Scratch one Royal Navy carrier — sort of
October 26th, 2009 | Aviation Carriers Royal Navy | Posted by Phil Ewing

One of the Royal Navy's planned carriers, scene in this illustration, could lose its capability to carry F-35Bs, the Ministry of Defence said Sunday // Royal Navy
Is it the first step toward the Royal Navy losing its new carriers? Or is it a compromise that will ensure they’ll both be built? Those seem to be the two options after the announcement Sunday that the Royal Navy is willing to delete the capability to handle F-35B Lightning IIs from one of its two Queen Elizabeth-class carriers, now just beginning construction. That would mean the Ministry of Defence could buy fewer fighters, saving billions of pounds, but that for all its recent sacrifices, it would only field half the naval air power it originally wanted.

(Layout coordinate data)

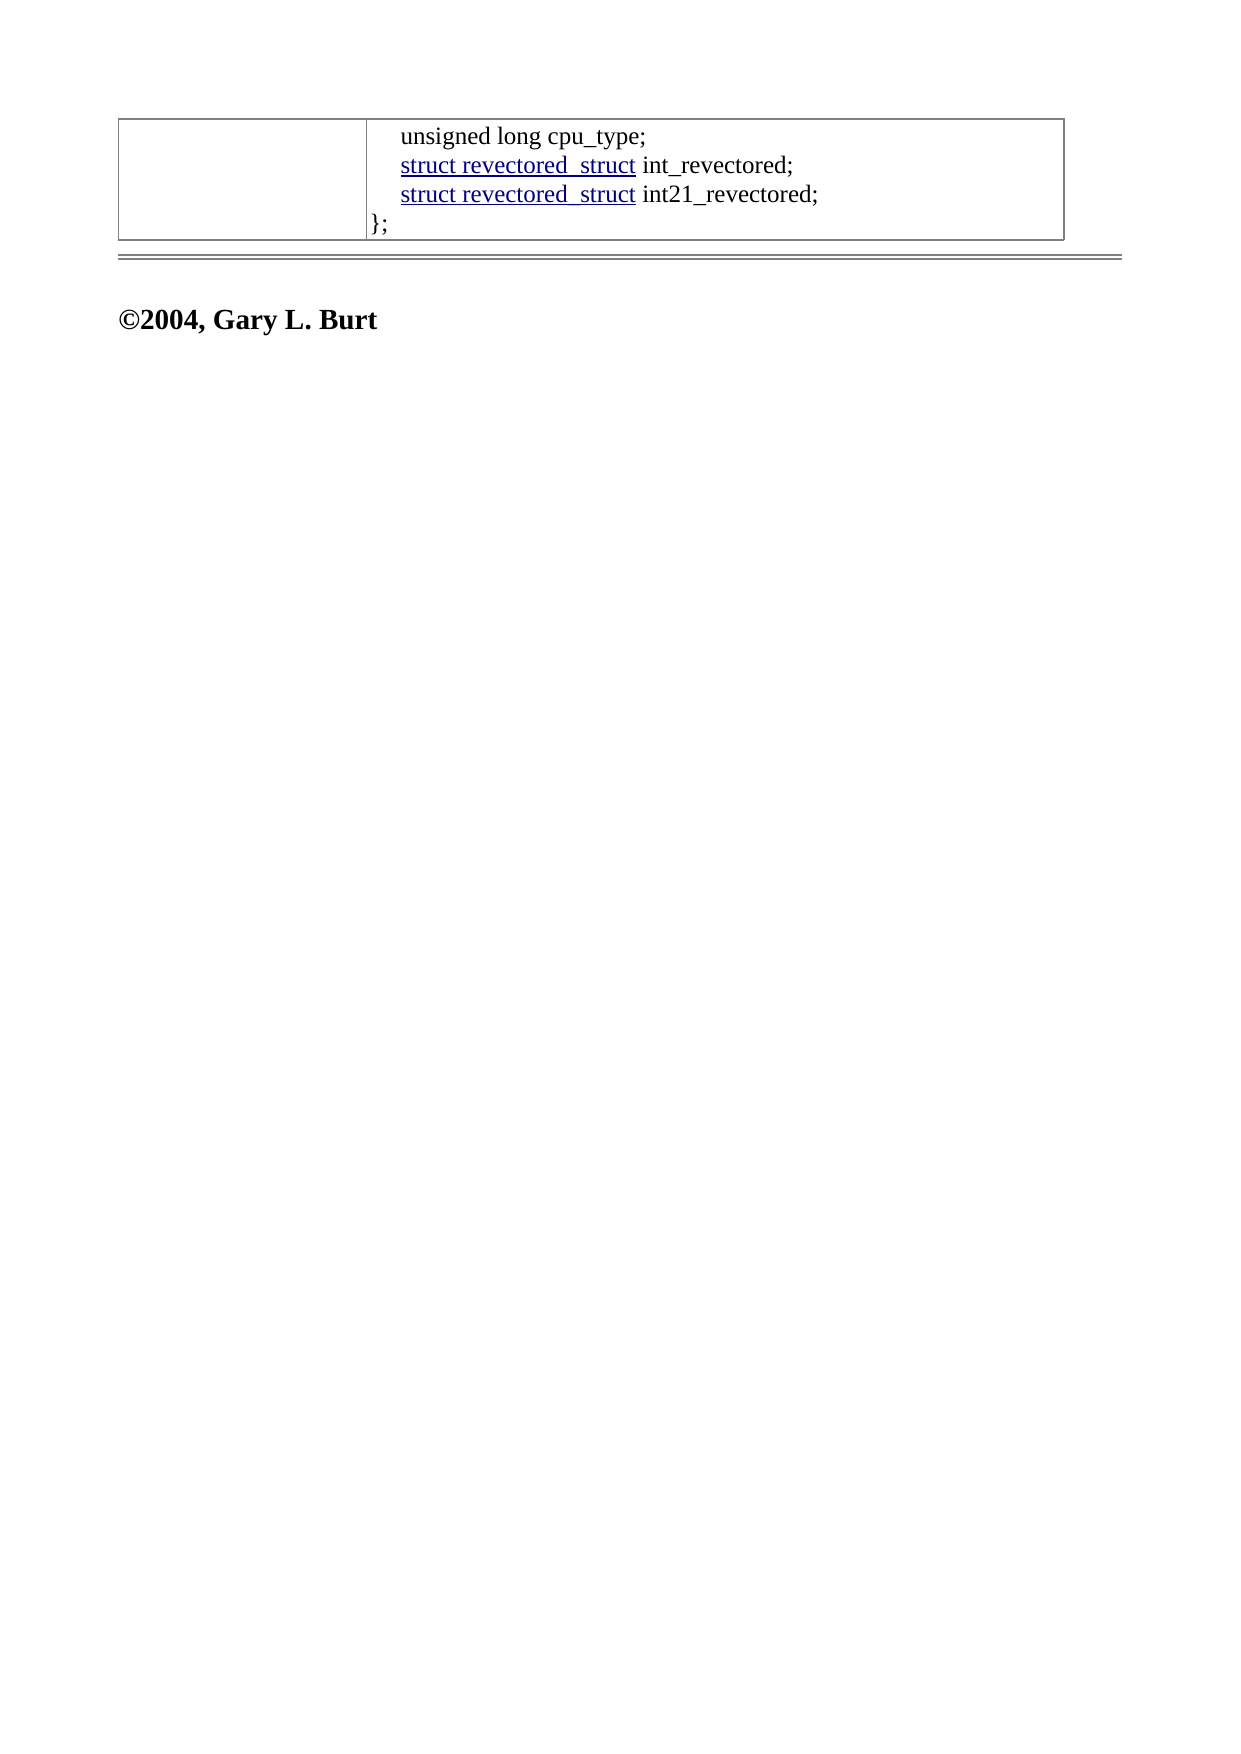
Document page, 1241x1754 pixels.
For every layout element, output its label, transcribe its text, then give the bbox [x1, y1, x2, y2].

table_cell [119, 120, 366, 239]
subtitle ©2004, Gary L. Burt [118, 302, 1122, 336]
table_cell unsigned long cpu_type; struct revectored_struct int_revectored; struct revectored_struct int21_revectored; }; [367, 120, 1063, 239]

**EXERCISE GOAL**
Rewrite the Royal Navy carrier post from "One of the Royal" up to and including "it originally wanted.", updating "Ministry of Defence" to "Defence Ministry".

**ANSWER TO THIS PROBLEM**
One of the Royal Navy's planned carriers, scene in this illustration, could lose its capability to carry F-35Bs, the Defence Ministry said Sunday // Royal Navy
Is it the first step toward the Royal Navy losing its new carriers? Or is it a compromise that will ensure they’ll both be built? Those seem to be the two options after the announcement Sunday that the Royal Navy is willing to delete the capability to handle F-35B Lightning IIs from one of its two Queen Elizabeth-class carriers, now just beginning construction. That would mean the Defence Ministry could buy fewer fighters, saving billions of pounds, but that for all its recent sacrifices, it would only field half the naval air power it originally wanted.